High throughput computing - GriPPS
Genomics acquiring programs such as full genomes sequencing projects are producing greater amounts of data. The analysis of these raw biological data require very large computing resources. Functional sites and signatures of protein are very useful for analyzing these data or for correlating different kind of existing biological data. These methods are applied, for example for identification and characterization of the potential functions of new sequenced proteins, clusterization in protein family of the sequences contained in international databanks, and so on.
The sites and signatures of proteins can be expressed by using the syntax defined by the PROSITE databank, and written as a « protein regular expression ». Searching one such site in a sequence can be done with the criterion of the identity between the searched and the found pattern.
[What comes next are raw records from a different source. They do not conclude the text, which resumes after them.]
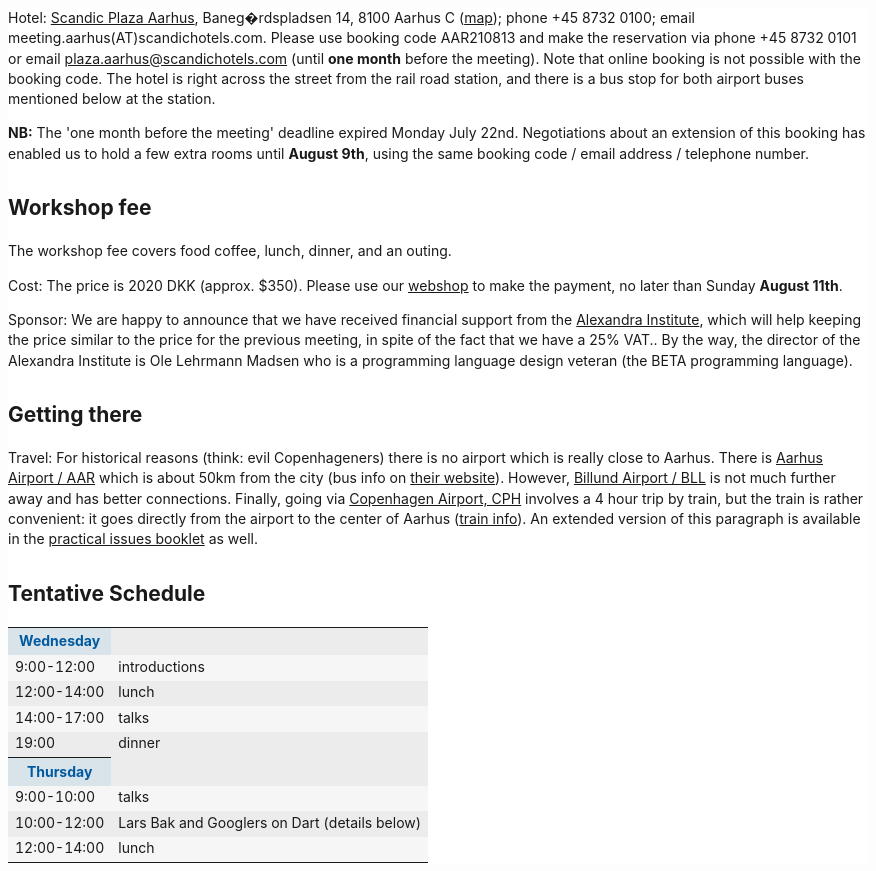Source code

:Hotel: <a href="http://www.scandichotels.com/Hotels/Countries/Denmark/Aarhus/Hotels/Scandic-Plaza-Arhus" target="_top">Scandic Plaza Aarhus</a>, Baneg�rdspladsen 14, 8100 Aarhus C (<a href="https://maps.google.com/maps?q=Scandic+Hotel+Plaza+Aarhus,+Baneg%C3%A5rdspladsen+14,+Aarhus,+Denmark&amp;hl=en&amp;ie=UTF8&amp;sll=56.174729,10.194068&amp;sspn=0.013856,0.027595&amp;oq=Scanid+Plaza&amp;hq=Scandic+Hotel+Plaza&amp;hnear=Baneg%C3%A5rdspladsen+14,+8000+Aarhus,+Aarhus+C,+Denmark&amp;t=m&amp;z=16" target="_top">map</a>); phone +45 8732 0100; email meeting.aarhus(AT)scandichotels.com.  Please use booking code AAR210813 and make the reservation via phone +45 8732 0101 or email <a href="mailto:plaza.aarhus@scandichotels.com">plaza.aarhus@scandichotels.com</a> (until <strong>one month</strong> before the meeting).  Note that online booking is not possible with the booking code.  The hotel is right across the street from the rail road station, and there is a bus stop for both airport buses mentioned below at the station.
<p />
<strong>NB:</strong> The 'one month before the meeting' deadline expired Monday July 22nd.  Negotiations about an extension of this booking has enabled us to hold a few extra rooms until <strong>August 9th</strong>, using the same booking code / email address / telephone number.
<p />
<h2><a name="Workshop_fee"> </a> Workshop fee </h2>
<p />
The workshop fee covers food coffee, lunch, dinner, and an outing.
<p />
Cost: The price is 2020&nbsp;DKK (approx. $350).  Please use our <a href="http://cs.au.dk/this/webshop/does/not/exist/any/more" target="_top">webshop</a> to make the payment, no later than Sunday <strong>August 11th</strong>.
<p />
Sponsor:  We are happy to announce that we have received financial support from the <a href="http://www.alexandra.dk/uk/pages/default.aspx" target="_top">Alexandra Institute</a>, which will help keeping the price similar to the price for the previous meeting, in spite of the fact that we have a 25% VAT..  By the way, the director of the Alexandra Institute is Ole Lehrmann Madsen who is a programming language design veteran (the BETA programming language).
<p />
<h2><a name="Getting_there"> </a> Getting there </h2>
<p />
Travel: For historical reasons (think: evil Copenhageners) there is no airport which is really close to Aarhus.  There is <a href="http://www.aar.dk/default.asp?id=87" target="_top">Aarhus Airport / AAR</a> which is about 50km from the city (bus info on <a href="http://www.aar.dk/default.asp?id=83" target="_top">their website</a>).  However, <a href="http://www.billund-airport.dk/" target="_top">Billund Airport / BLL</a> is not much further away and has better connections.  Finally, going via <a href="http://cph.dk/CPH/UK/MAIN/" target="_top">Copenhagen Airport, CPH</a> involves a 4 hour trip by train, but the train is rather convenient: it goes directly from the airport to the center of Aarhus (<a href="http://www.cph.dk/CPH/UK/MAIN/Parking+and+Transport/By+Train/" target="_top">train info</a>).  An extended version of this paragraph is available in the <a href="http://cs.au.dk/~eernst/wgld13/Practicalities_WGLD_Aarhus.pdf" target="_top">practical issues booklet</a> as well.
<p />
<h2><a name="Tentative_Schedule"> </a> Tentative Schedule </h2>
<p />
<table border="0" cellspacing="0" cellpadding="5">
<tr><th class="twikiFirstCol" bgcolor="#d9e3ea"> <strong><font color="#005aa0"> Wednesday </font></strong> </th><td bgcolor="#ececec"> &nbsp; </td></tr>
<tr><td class="twikiFirstCol" bgcolor="#f6f6f6"> 9:00-12:00 </td><td bgcolor="#f6f6f6"> introductions </td></tr>
<tr><td class="twikiFirstCol" bgcolor="#ececec"> 12:00-14:00 </td><td bgcolor="#ececec"> lunch </td></tr>
<tr><td class="twikiFirstCol" bgcolor="#f6f6f6"> 14:00-17:00 </td><td bgcolor="#f6f6f6"> talks </td></tr>
<tr><td class="twikiFirstCol" bgcolor="#ececec"> 19:00 </td><td bgcolor="#ececec"> dinner </td></tr>
<tr><th class="twikiFirstCol" bgcolor="#d9e3ea"> <strong><font color="#005aa0"> Thursday </font></strong> </th><td bgcolor="#ececec"> &nbsp; </td></tr>
<tr><td class="twikiFirstCol" bgcolor="#f6f6f6"> 9:00-10:00 </td><td bgcolor="#f6f6f6"> talks </td></tr>
<tr><td class="twikiFirstCol" bgcolor="#ececec"> 10:00-12:00 </td><td bgcolor="#ececec"> Lars Bak and Googlers on Dart (details below) </td></tr>
<tr><td class="twikiFirstCol" bgcolor="#f6f6f6"> 12:00-14:00 </td><td bgcolor="#f6f6f6"> lunch </td></tr>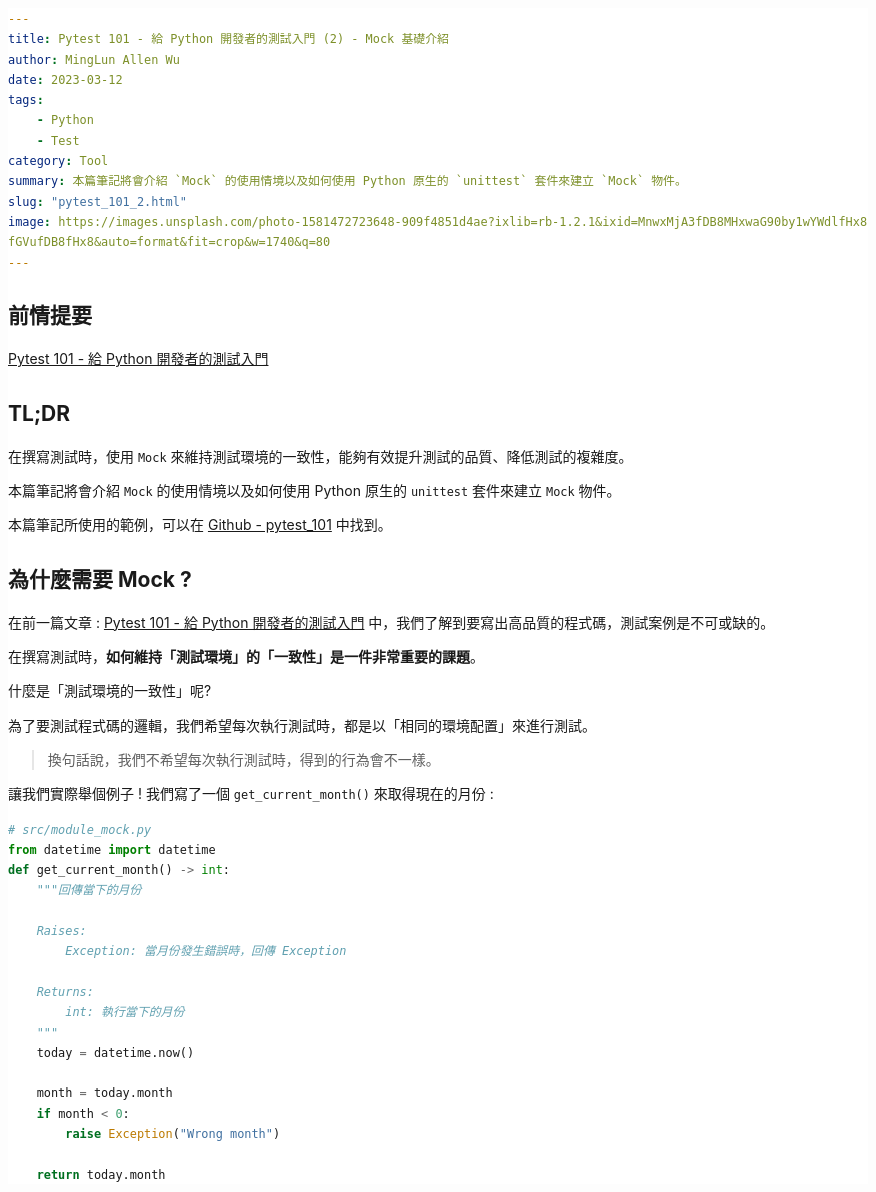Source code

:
 ```yaml
---
title: Pytest 101 - 給 Python 開發者的測試入門 (2) - Mock 基礎介紹
author: MingLun Allen Wu
date: 2023-03-12
tags: 
    - Python
    - Test
category: Tool
summary: 本篇筆記將會介紹 `Mock` 的使用情境以及如何使用 Python 原生的 `unittest` 套件來建立 `Mock` 物件。
slug: "pytest_101_2.html"
image: https://images.unsplash.com/photo-1581472723648-909f4851d4ae?ixlib=rb-1.2.1&ixid=MnwxMjA3fDB8MHxwaG90by1wYWdlfHx8fGVufDB8fHx8&auto=format&fit=crop&w=1740&q=80
---
```


## 前情提要

[Pytest 101 - 給 Python 開發者的測試入門](https://www.minglunwu.com/notes/2022/pytest_101.html)

## TL;DR

在撰寫測試時，使用 `Mock` 來維持測試環境的一致性，能夠有效提升測試的品質、降低測試的複雜度。

本篇筆記將會介紹 `Mock` 的使用情境以及如何使用 Python 原生的 `unittest` 套件來建立 `Mock` 物件。

本篇筆記所使用的範例，可以在 [Github - pytest_101](https://github.com/MingLunWu/pytest_101) 中找到。

## 為什麼需要 Mock ?

在前一篇文章 : [Pytest 101 - 給 Python 開發者的測試入門](https://www.minglunwu.com/notes/2022/pytest_101.html) 中，我們了解到要寫出高品質的程式碼，測試案例是不可或缺的。

在撰寫測試時，**如何維持「測試環境」的「一致性」是一件非常重要的課題**。

什麼是「測試環境的一致性」呢? 

為了要測試程式碼的邏輯，我們希望每次執行測試時，都是以「相同的環境配置」來進行測試。

> 換句話說，我們不希望每次執行測試時，得到的行為會不一樣。

讓我們實際舉個例子 ! 我們寫了一個 `get_current_month()` 來取得現在的月份 : 

```python
# src/module_mock.py
from datetime import datetime
def get_current_month() -> int:
    """回傳當下的月份

    Raises:
        Exception: 當月份發生錯誤時，回傳 Exception

    Returns:
        int: 執行當下的月份
    """
    today = datetime.now()

    month = today.month
    if month < 0:
        raise Exception("Wrong month")

    return today.month
```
Most of the time, this kind of analysis is quite fast. However, in order to identify non perfectly matching but biologically relevant sites, the user can accept a certain level of error between the searched and the matching pattern. Analysis like this can be very resource consuming.
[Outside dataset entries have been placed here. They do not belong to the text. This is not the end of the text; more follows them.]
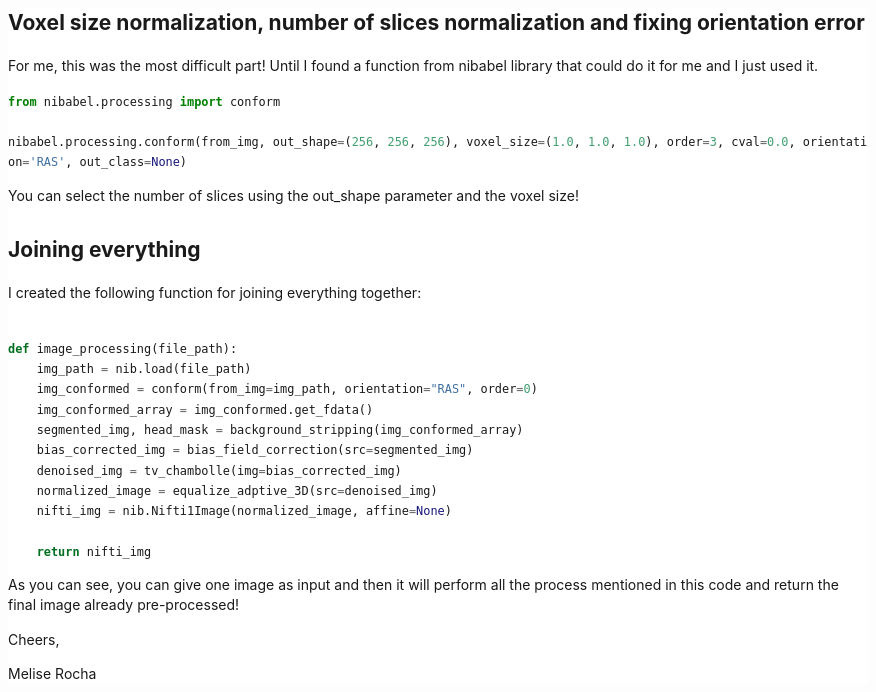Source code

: ## Voxel size normalization, number of slices normalization and fixing orientation error 

For me, this was the most difficult part! Until I found a function from nibabel library that could do it for me and I just used it.

```python
from nibabel.processing import conform

nibabel.processing.conform(from_img, out_shape=(256, 256, 256), voxel_size=(1.0, 1.0, 1.0), order=3, cval=0.0, orientation='RAS', out_class=None)
```
You can select the number of slices using the out_shape parameter and the voxel size!

## Joining everything 

I created the following function for joining everything together: 

```python

def image_processing(file_path):
    img_path = nib.load(file_path)
    img_conformed = conform(from_img=img_path, orientation="RAS", order=0)
    img_conformed_array = img_conformed.get_fdata()
    segmented_img, head_mask = background_stripping(img_conformed_array)
    bias_corrected_img = bias_field_correction(src=segmented_img)
    denoised_img = tv_chambolle(img=bias_corrected_img)
    normalized_image = equalize_adptive_3D(src=denoised_img)
    nifti_img = nib.Nifti1Image(normalized_image, affine=None)

    return nifti_img
```
As you can see, you can give one image as input and then it will perform all the process mentioned in this code and return the final image already pre-processed! 

Cheers, 

Melise Rocha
In some cases, due to the lack of enough computing and storage resources, skilled staff or technical abilities, laboratories cannot afford such huge analysis. Grid computing may be a viable solution to the needs of the genomic research field: it can provide the scientist transparent acces to large computational and data management resources.
The Grid Protein Pattern Scanning-GriPPS project (granted by the french program ACI GRID 2002) aims to develop and adapt these bioinformatic algorithms so that they can exploit the underlying grid infrastructure. Models of those algorithms will be devised to be able to foresee their behavior on a grid platform and proposals will be written to adapt other bioinformatic algorithms to the grid. Within this context, we propose to study such algorithms to identify the constraints related to the biological applications and to determine their granularity and the possible parallelization schemes that can be applied to them. This will lead us to examine classical problems in the field of grid computing such as job scheduling, resource allocation and discovery, and network quality of service applied to our specific needs.